Emerging Market Stocks are (a Little) Cheap

13 March 2019
Emerging market stocks start 2019 at a discount to historical valuations, but risks abound too. EM bonds look like the surer bet

Emerging market assets have certainly been beaten up over the last 12 months. The Vanguard FTSE Emerging Markets exchange-traded fund (ticker: VWO) has lost 17%, the iShares JP Morgan Emerging Markets BondETF (EMB) 9%. Does that make them a bargain now? The short answer is: sort of, though external risks remain higher than usual, and bonds, with a few exceptions, look better than stocks.

 

Emerging-market stocks in aggregate are trading at a 27% discount to developed-market peers on a price-to-forward-earnings basis. That’s deeper than the 10-year average of 22%, says Jorge Mariscal, chief investment officer for emerging markets at UBSAsset Management. Emerging-market companies are also growing faster, with projected 6% profit expansion in 2019 against 4.5% for U.S. markets. That’s enough to expect “a bit of outperformance,” he thinks.

Not so, says Lori Heinel, deputy CIO for State Street Global Advisors. She sees the valuation advantage more than offset by higher risks in emerging markets—from smoldering trade wars to more old-school industrial companies that are vulnerable to an expected slowdown in global growth. State Street prefers U.S. stocks for 2019. “EM is cheap for a reason,” Heinel concludes.

There are pockets within emerging markets that offer more compelling value than the broad index. Financials, for instance, are trading at their lowest price-to-book values in 20 years, says Ernest Yeung, manager of the T. Rowe Price Emerging Markets Value Stock Fund (PRIJX). The emerging markets rally of 2016-17 was led by tech stocks, while banks languished thanks to overcapacity among their traditional borrowers. “EM companies are starting to spend on [capital expenditures] again, which will mean new loan growth for the banks,” he predicts. Seven of his fund’s top 10 holdings are financials led by South Africa’s Absa Group (AGRPY), Agricultural Bank of China (1288. Hong Kong), and Banco Bradesco (BBD) in Brazil.

 

UBS’ Mariscal, hunting from a country perspective, favors South Korea, where multiples have dropped close to post-2008 levels. “This is a very cyclical market that could lead the way with a better outlook for tech globally,” he says.

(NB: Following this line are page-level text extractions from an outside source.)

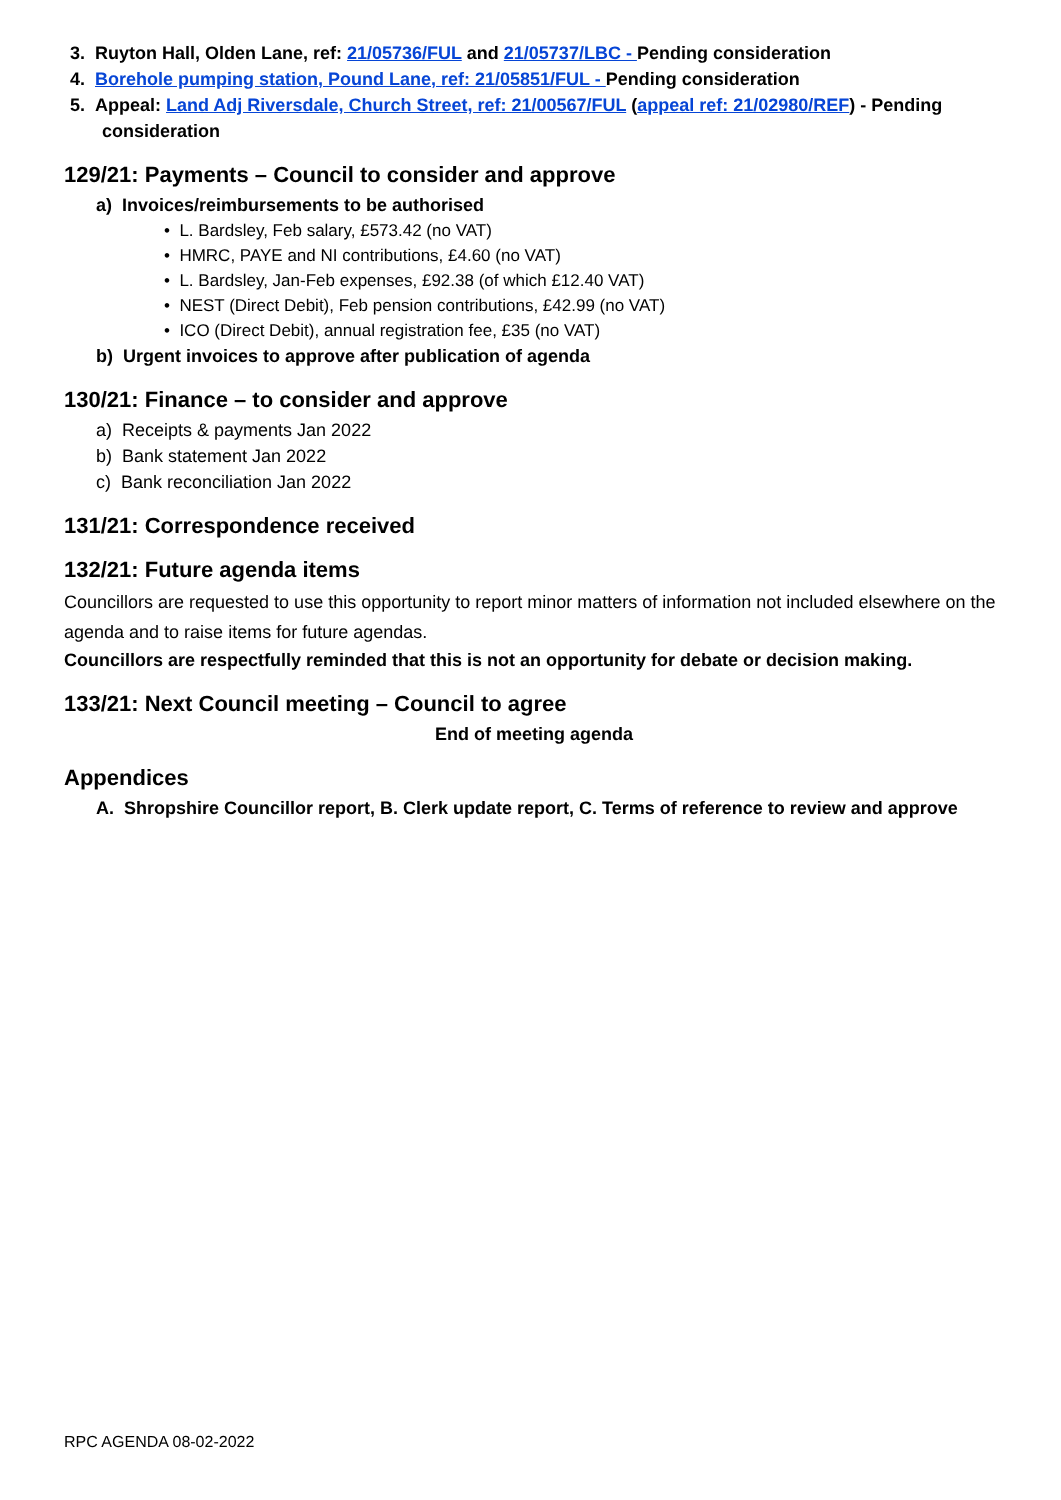3. Ruyton Hall, Olden Lane, ref: 21/05736/FUL and 21/05737/LBC - Pending consideration
4. Borehole pumping station, Pound Lane, ref: 21/05851/FUL - Pending consideration
5. Appeal: Land Adj Riversdale, Church Street, ref: 21/00567/FUL (appeal ref: 21/02980/REF) - Pending consideration
129/21: Payments – Council to consider and approve
a) Invoices/reimbursements to be authorised
• L. Bardsley, Feb salary, £573.42 (no VAT)
• HMRC, PAYE and NI contributions, £4.60 (no VAT)
• L. Bardsley, Jan-Feb expenses, £92.38 (of which £12.40 VAT)
• NEST (Direct Debit), Feb pension contributions, £42.99 (no VAT)
• ICO (Direct Debit), annual registration fee, £35 (no VAT)
b) Urgent invoices to approve after publication of agenda
130/21: Finance – to consider and approve
a) Receipts & payments Jan 2022
b) Bank statement Jan 2022
c) Bank reconciliation Jan 2022
131/21: Correspondence received
132/21: Future agenda items
Councillors are requested to use this opportunity to report minor matters of information not included elsewhere on the agenda and to raise items for future agendas.
Councillors are respectfully reminded that this is not an opportunity for debate or decision making.
133/21: Next Council meeting – Council to agree
End of meeting agenda
Appendices
A. Shropshire Councillor report, B. Clerk update report, C. Terms of reference to review and approve
RPC AGENDA 08-02-2022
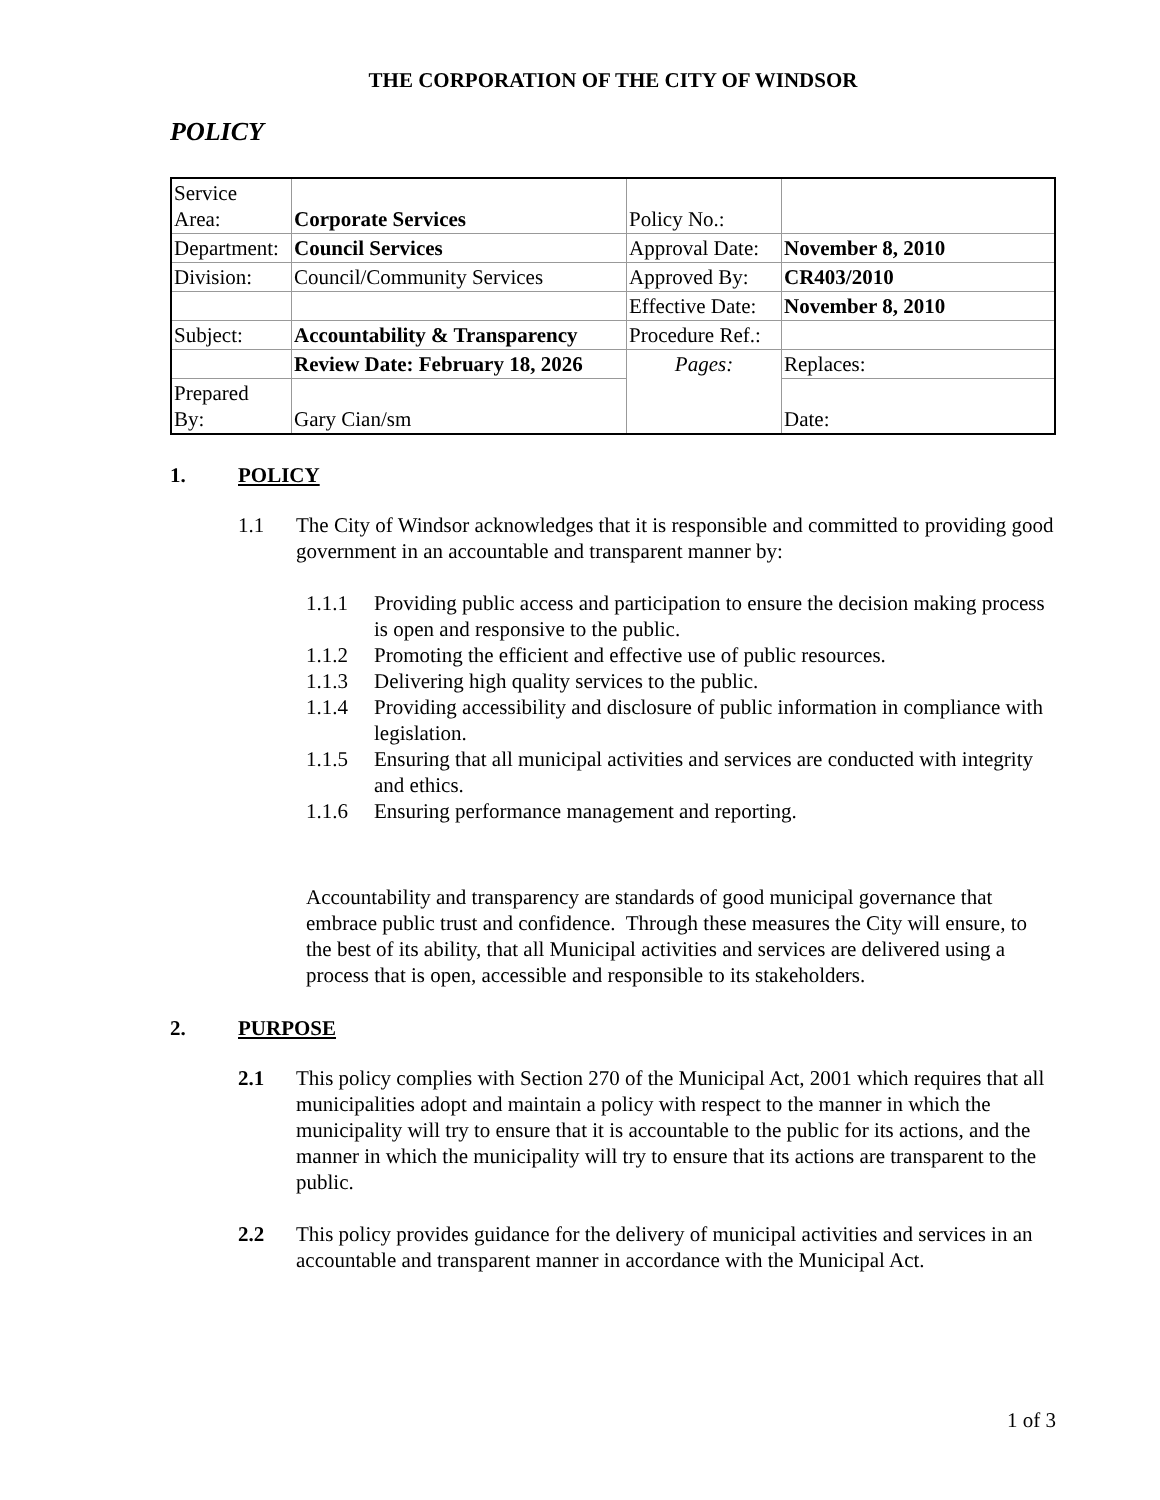THE CORPORATION OF THE CITY OF WINDSOR
POLICY
| Service Area: | Corporate Services | Policy No.: | |
| Department: | Council Services | Approval Date: | November 8, 2010 |
| Division: | Council/Community Services | Approved By: | CR403/2010 |
| | | Effective Date: | November 8, 2010 |
| Subject: | Accountability & Transparency | Procedure Ref.: | |
| | Review Date: February 18, 2026 | Pages: | Replaces: |
| Prepared By: | Gary Cian/sm | | Date: |
1. POLICY
1.1
The City of Windsor acknowledges that it is responsible and committed to providing good government in an accountable and transparent manner by:
1.1.1
Providing public access and participation to ensure the decision making process is open and responsive to the public.
1.1.2
Promoting the efficient and effective use of public resources.
1.1.3
Delivering high quality services to the public.
1.1.4
Providing accessibility and disclosure of public information in compliance with legislation.
1.1.5
Ensuring that all municipal activities and services are conducted with integrity and ethics.
1.1.6
Ensuring performance management and reporting.
Accountability and transparency are standards of good municipal governance that embrace public trust and confidence. Through these measures the City will ensure, to the best of its ability, that all Municipal activities and services are delivered using a process that is open, accessible and responsible to its stakeholders.
2. PURPOSE
2.1
This policy complies with Section 270 of the Municipal Act, 2001 which requires that all municipalities adopt and maintain a policy with respect to the manner in which the municipality will try to ensure that it is accountable to the public for its actions, and the manner in which the municipality will try to ensure that its actions are transparent to the public.
2.2
This policy provides guidance for the delivery of municipal activities and services in an accountable and transparent manner in accordance with the Municipal Act.
1 of 3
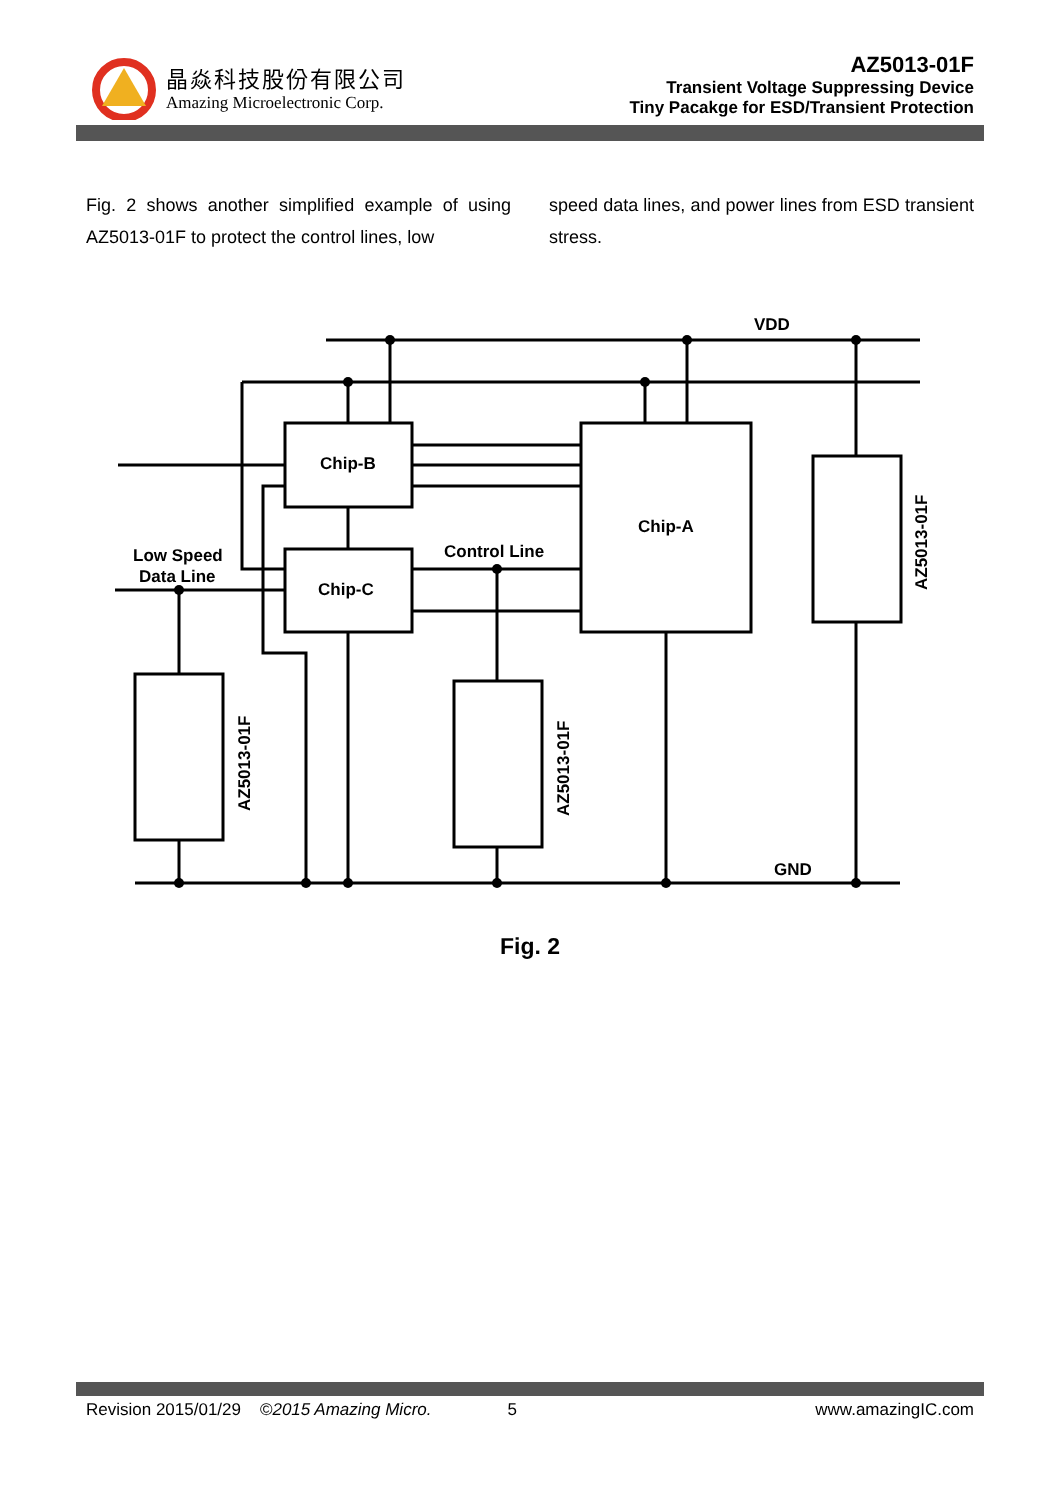晶焱科技股份有限公司
Amazing Microelectronic Corp.
AZ5013-01F
Transient Voltage Suppressing Device
Tiny Pacakge for ESD/Transient Protection
Fig. 2 shows another simplified example of using AZ5013-01F to protect the control lines, low
speed data lines, and power lines from ESD transient stress.
Chip-B
Chip-C
Chip-A
VDD
GND
Control Line
Low Speed
Data Line
AZ5013-01F
AZ5013-01F
AZ5013-01F
Fig. 2
Revision 2015/01/29 ©2015 Amazing Micro. 5 www.amazingIC.com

Investors find firmer consensus on the lure of emerging-market bond prices. “I prefer bonds over stocks” in emerging markets, says Jan Dehn head of research at emerging-market specialist Ashmore Group. The standard benchmark for sovereign Eurobonds, average yield spread over U.S Treasuries currently stands around 400 basis points (4 percentage points) against a historical average of 350. (Higher yields mean lower prices.)

Reversion to the mean, plus an average underlying interest rate of 7%, would spell a 10% return for the coming year, figures Eric Baurmeister, head of emerging markets debt at Morgan Stanley . “That’s a buy signal, though not one you’re pounding on the table about,” he says.

Profit or loss from domestically issued emerging-market bonds depends largely on local currencies, which mostly sank last year. But that spells future opportunity with the U.S. dollar now 20% overvalued and the Federal Reserve signaling a hiatus in the rate increases that drove that ascendancy, Dehn argues. State Street’s Heinel agrees enough to be “trading around” downtrodden credits in the likes of Mexico, Russia, and Turkey.

The risk is that the Fed tilts hawkish again. If the 10-year Treasury note “goes back above three in the next six months, it’s hard to see much spread compression for us,” says Blaise Antin, head of emerging markets sovereign research at TCW.